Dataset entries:
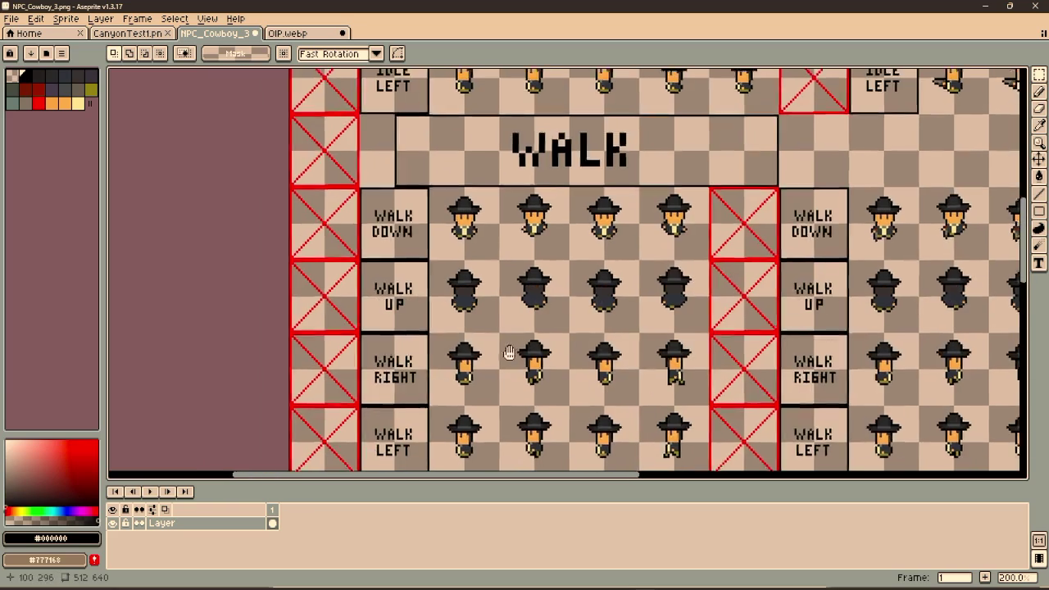
pyautogui.scroll(3, 416, 196)
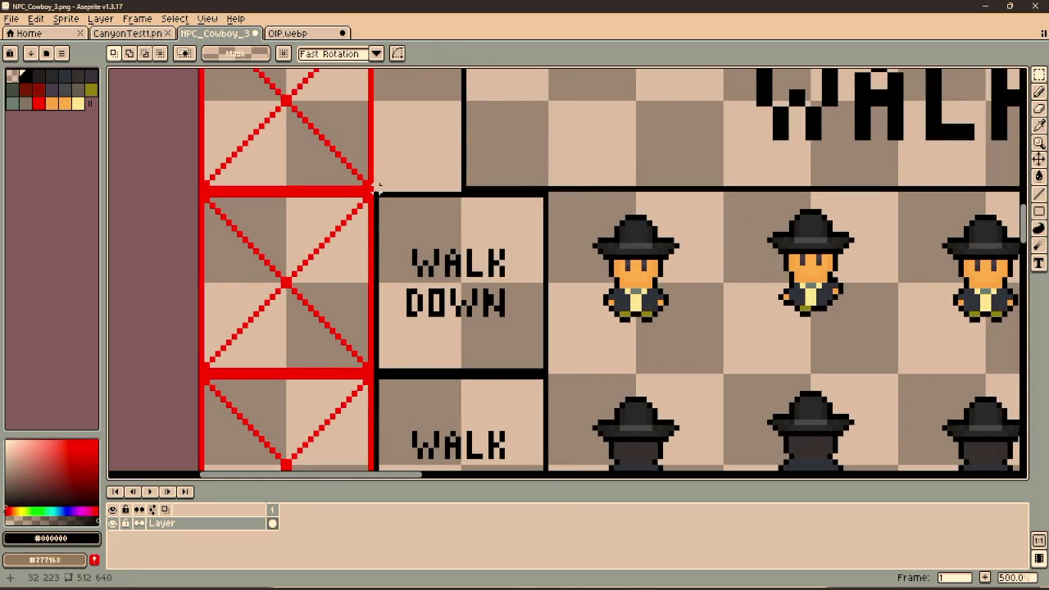
pyautogui.moveTo(375, 195)
pyautogui.mouseDown()
pyautogui.moveTo(1016, 467)
pyautogui.moveTo(623, 99)
pyautogui.moveTo(628, 227)
pyautogui.moveTo(615, 246)
pyautogui.moveTo(789, 249)
pyautogui.mouseUp()
pyautogui.scroll(-2, 788, 250)
pyautogui.scroll(-2, 789, 249)
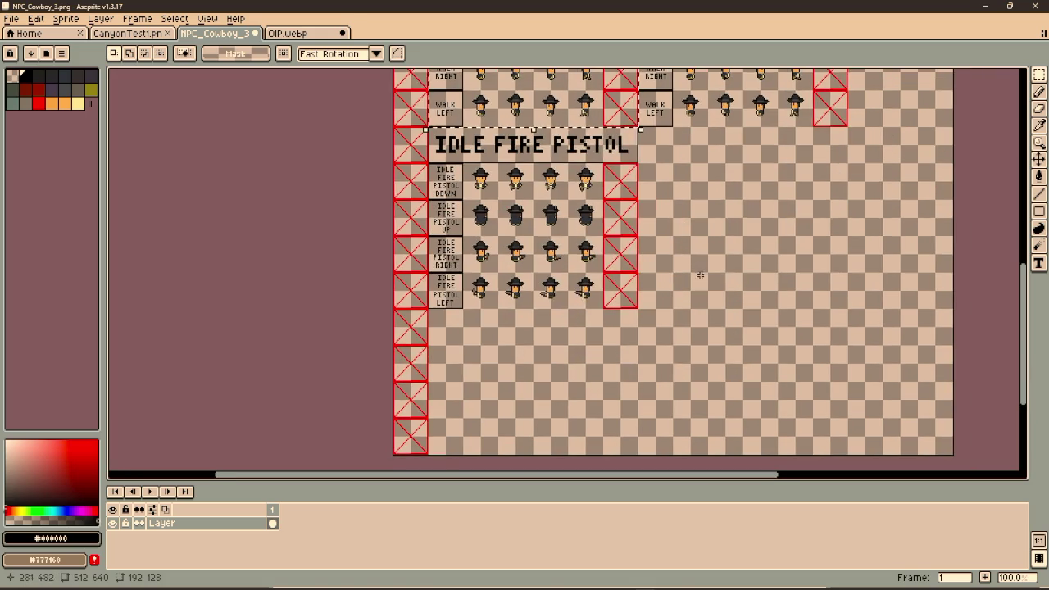
pyautogui.press('ctrl+v')
pyautogui.scroll(2, 541, 282)
pyautogui.moveTo(541, 282)
pyautogui.mouseDown()
pyautogui.moveTo(838, 235)
pyautogui.moveTo(645, 244)
pyautogui.mouseUp()
pyautogui.scroll(4, 730, 293)
pyautogui.scroll(-1, 730, 292)
pyautogui.moveTo(613, 342)
pyautogui.mouseDown()
pyautogui.moveTo(810, 322)
pyautogui.moveTo(789, 312)
pyautogui.mouseUp()
pyautogui.click(836, 196)
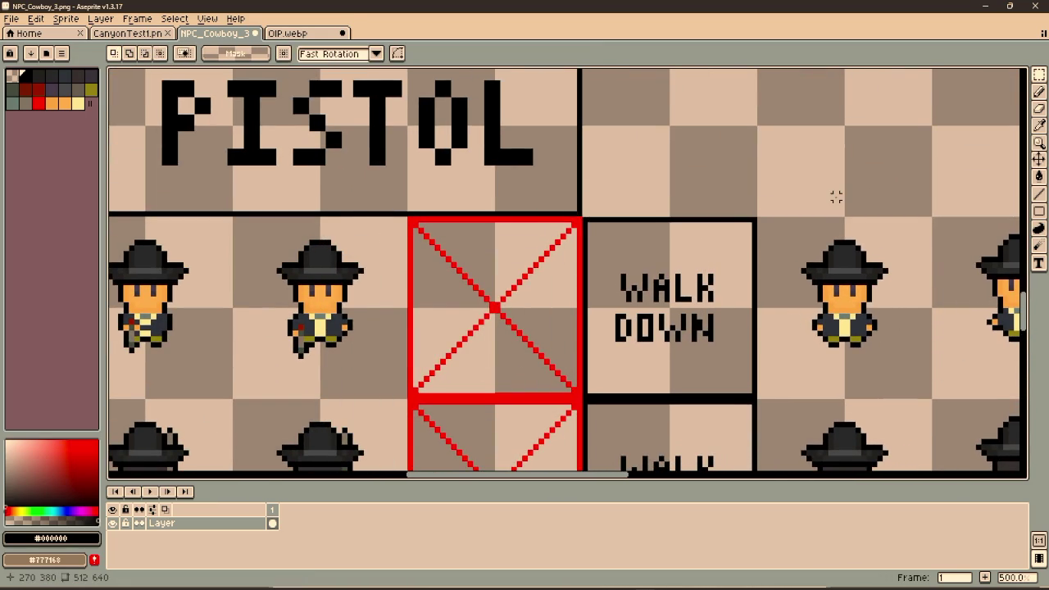
# Copy the left cowboy's revolver and commit a pasted copy on the sheet
pyautogui.scroll(-2, 603, 166)
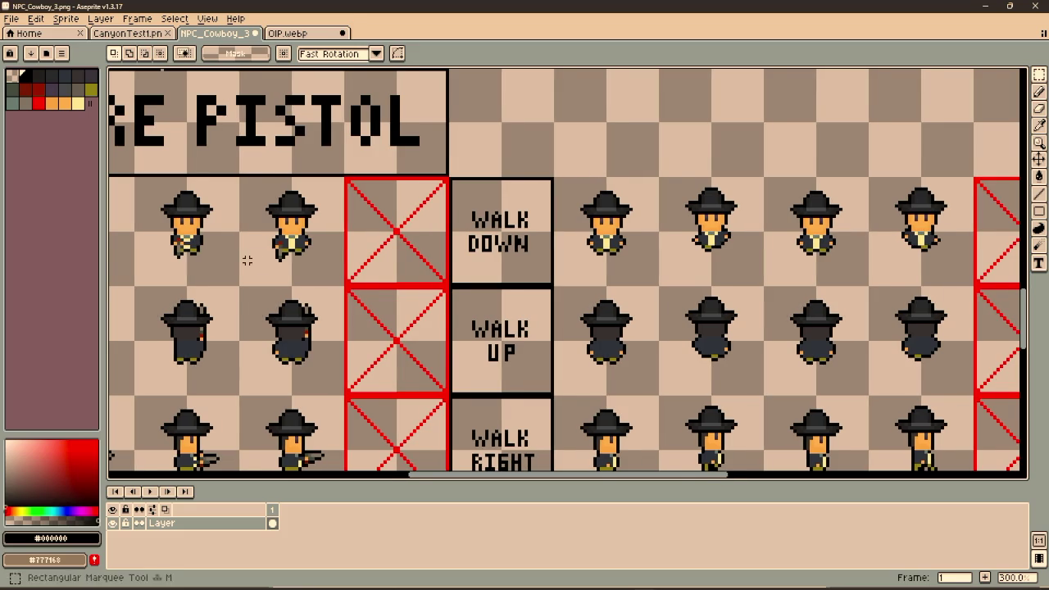
pyautogui.hscroll(-5, 246, 257)
pyautogui.scroll(4, 324, 212)
pyautogui.moveTo(322, 197); pyautogui.dragTo(328, 228)
pyautogui.hscroll(10, 455, 256)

» What is needed
Count up every line above that has the word "hscroll" in it; answer with the number alone.

» Solved problem
2